====== WORKING DATA

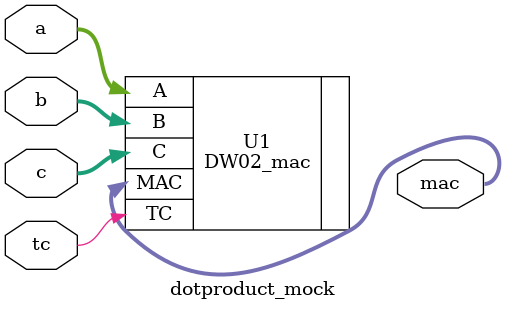
<source format=v>
module dotproduct_mock (
  input wire signed [15:0] a,
  input wire signed [15:0] b,
  input wire signed [31:0] c,
  input wire tc,

  output wire signed [31:0] mac
);

  DW02_mac #(16, 16) U1 (.A(a), .B(b), .C(c), .TC(tc), .MAC(mac));
  //assign mac = a + b + c;

endmodule

</source>
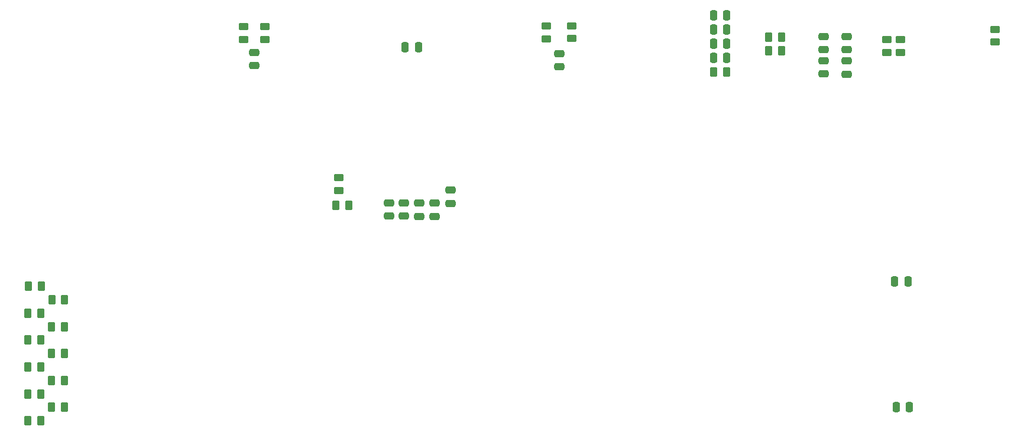
<source format=gbp>
%TF.GenerationSoftware,KiCad,Pcbnew,(6.0.0)*%
%TF.CreationDate,2022-05-07T11:17:07+05:30*%
%TF.ProjectId,Motion_Control_Board2.0,4d6f7469-6f6e-45f4-936f-6e74726f6c5f,rev?*%
%TF.SameCoordinates,Original*%
%TF.FileFunction,Paste,Bot*%
%TF.FilePolarity,Positive*%
%FSLAX46Y46*%
G04 Gerber Fmt 4.6, Leading zero omitted, Abs format (unit mm)*
G04 Created by KiCad (PCBNEW (6.0.0)) date 2022-05-07 11:17:07*
%MOMM*%
%LPD*%
G01*
G04 APERTURE LIST*
G04 Aperture macros list*
%AMRoundRect*
0 Rectangle with rounded corners*
0 $1 Rounding radius*
0 $2 $3 $4 $5 $6 $7 $8 $9 X,Y pos of 4 corners*
0 Add a 4 corners polygon primitive as box body*
4,1,4,$2,$3,$4,$5,$6,$7,$8,$9,$2,$3,0*
0 Add four circle primitives for the rounded corners*
1,1,$1+$1,$2,$3*
1,1,$1+$1,$4,$5*
1,1,$1+$1,$6,$7*
1,1,$1+$1,$8,$9*
0 Add four rect primitives between the rounded corners*
20,1,$1+$1,$2,$3,$4,$5,0*
20,1,$1+$1,$4,$5,$6,$7,0*
20,1,$1+$1,$6,$7,$8,$9,0*
20,1,$1+$1,$8,$9,$2,$3,0*%
G04 Aperture macros list end*
%ADD10RoundRect,0.250000X0.262500X0.450000X-0.262500X0.450000X-0.262500X-0.450000X0.262500X-0.450000X0*%
%ADD11RoundRect,0.250000X0.250000X0.475000X-0.250000X0.475000X-0.250000X-0.475000X0.250000X-0.475000X0*%
%ADD12RoundRect,0.250000X-0.475000X0.250000X-0.475000X-0.250000X0.475000X-0.250000X0.475000X0.250000X0*%
%ADD13RoundRect,0.250000X0.475000X-0.250000X0.475000X0.250000X-0.475000X0.250000X-0.475000X-0.250000X0*%
%ADD14RoundRect,0.250000X0.450000X-0.262500X0.450000X0.262500X-0.450000X0.262500X-0.450000X-0.262500X0*%
%ADD15RoundRect,0.250000X-0.250000X-0.475000X0.250000X-0.475000X0.250000X0.475000X-0.250000X0.475000X0*%
%ADD16RoundRect,0.250000X-0.450000X0.262500X-0.450000X-0.262500X0.450000X-0.262500X0.450000X0.262500X0*%
%ADD17RoundRect,0.250000X-0.262500X-0.450000X0.262500X-0.450000X0.262500X0.450000X-0.262500X0.450000X0*%
G04 APERTURE END LIST*
D10*
%TO.C,R4*%
X87604199Y-130464387D03*
X85779199Y-130464387D03*
%TD*%
D11*
%TO.C,C10*%
X208621899Y-134299787D03*
X206721899Y-134299787D03*
%TD*%
D10*
%TO.C,R7*%
X84229799Y-124673187D03*
X82404799Y-124673187D03*
%TD*%
D12*
%TO.C,C27*%
X136247099Y-104988187D03*
X136247099Y-106888187D03*
%TD*%
D13*
%TO.C,C17*%
X199620099Y-86517387D03*
X199620099Y-84617387D03*
%TD*%
D14*
%TO.C,R17*%
X220879899Y-81895787D03*
X220879899Y-80070787D03*
%TD*%
D13*
%TO.C,C24*%
X142952699Y-105059387D03*
X142952699Y-103159387D03*
%TD*%
%TO.C,C16*%
X196343499Y-86491987D03*
X196343499Y-84591987D03*
%TD*%
D10*
%TO.C,R9*%
X84229799Y-120812387D03*
X82404799Y-120812387D03*
%TD*%
D15*
%TO.C,C21*%
X180561799Y-82153587D03*
X182461799Y-82153587D03*
%TD*%
D14*
%TO.C,R31*%
X126873000Y-103225600D03*
X126873000Y-101400600D03*
%TD*%
D15*
%TO.C,C22*%
X180571037Y-84185056D03*
X182471037Y-84185056D03*
%TD*%
D12*
%TO.C,C29*%
X138431499Y-105013587D03*
X138431499Y-106913587D03*
%TD*%
%TO.C,C25*%
X134088099Y-104988187D03*
X134088099Y-106888187D03*
%TD*%
D11*
%TO.C,C19*%
X182456799Y-80121587D03*
X180556799Y-80121587D03*
%TD*%
D10*
%TO.C,R2*%
X87604199Y-134325187D03*
X85779199Y-134325187D03*
%TD*%
D12*
%TO.C,C30*%
X140615899Y-105013587D03*
X140615899Y-106913587D03*
%TD*%
D10*
%TO.C,R11*%
X84280599Y-116951587D03*
X82455599Y-116951587D03*
%TD*%
D16*
%TO.C,R35*%
X160250099Y-79591987D03*
X160250099Y-81416987D03*
%TD*%
%TO.C,R34*%
X116358899Y-79715187D03*
X116358899Y-81540187D03*
%TD*%
D10*
%TO.C,R24*%
X190292599Y-83169587D03*
X188467599Y-83169587D03*
%TD*%
%TO.C,R1*%
X84225999Y-136255587D03*
X82400999Y-136255587D03*
%TD*%
D14*
%TO.C,R33*%
X156617899Y-81438587D03*
X156617899Y-79613587D03*
%TD*%
D11*
%TO.C,C23*%
X138329899Y-82661587D03*
X136429899Y-82661587D03*
%TD*%
D17*
%TO.C,R23*%
X188469499Y-81213787D03*
X190294499Y-81213787D03*
%TD*%
D10*
%TO.C,R10*%
X87635299Y-118881987D03*
X85810299Y-118881987D03*
%TD*%
D12*
%TO.C,C32*%
X114834899Y-83387987D03*
X114834899Y-85287987D03*
%TD*%
D10*
%TO.C,R8*%
X87606099Y-126603587D03*
X85781099Y-126603587D03*
%TD*%
D12*
%TO.C,C33*%
X158472099Y-83540387D03*
X158472099Y-85440387D03*
%TD*%
D14*
%TO.C,R32*%
X113260099Y-81540187D03*
X113260099Y-79715187D03*
%TD*%
D10*
%TO.C,R5*%
X84229799Y-128533987D03*
X82404799Y-128533987D03*
%TD*%
D17*
%TO.C,R30*%
X126497299Y-105343787D03*
X128322299Y-105343787D03*
%TD*%
D12*
%TO.C,C14*%
X196343499Y-81091787D03*
X196343499Y-82991787D03*
%TD*%
D10*
%TO.C,R6*%
X87606099Y-122742787D03*
X85781099Y-122742787D03*
%TD*%
%TO.C,R29*%
X182422399Y-86192187D03*
X180597399Y-86192187D03*
%TD*%
%TO.C,R3*%
X84225999Y-132394787D03*
X82400999Y-132394787D03*
%TD*%
D14*
%TO.C,R18*%
X205385899Y-83394387D03*
X205385899Y-81569387D03*
%TD*%
D11*
%TO.C,C3*%
X208427400Y-116255800D03*
X206527400Y-116255800D03*
%TD*%
D12*
%TO.C,C15*%
X199620099Y-81112187D03*
X199620099Y-83012187D03*
%TD*%
D16*
%TO.C,R19*%
X207334303Y-81573187D03*
X207334303Y-83398187D03*
%TD*%
D11*
%TO.C,C18*%
X182461799Y-78089587D03*
X180561799Y-78089587D03*
%TD*%
M02*

</source>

============

*ACTIVITY*:
Your response should be made up of the lines in the data that contain the word "primitives".

*COMPLETED TASK*:
0 Add four circle primitives for the rounded corners*
0 Add four rect primitives between the rounded corners*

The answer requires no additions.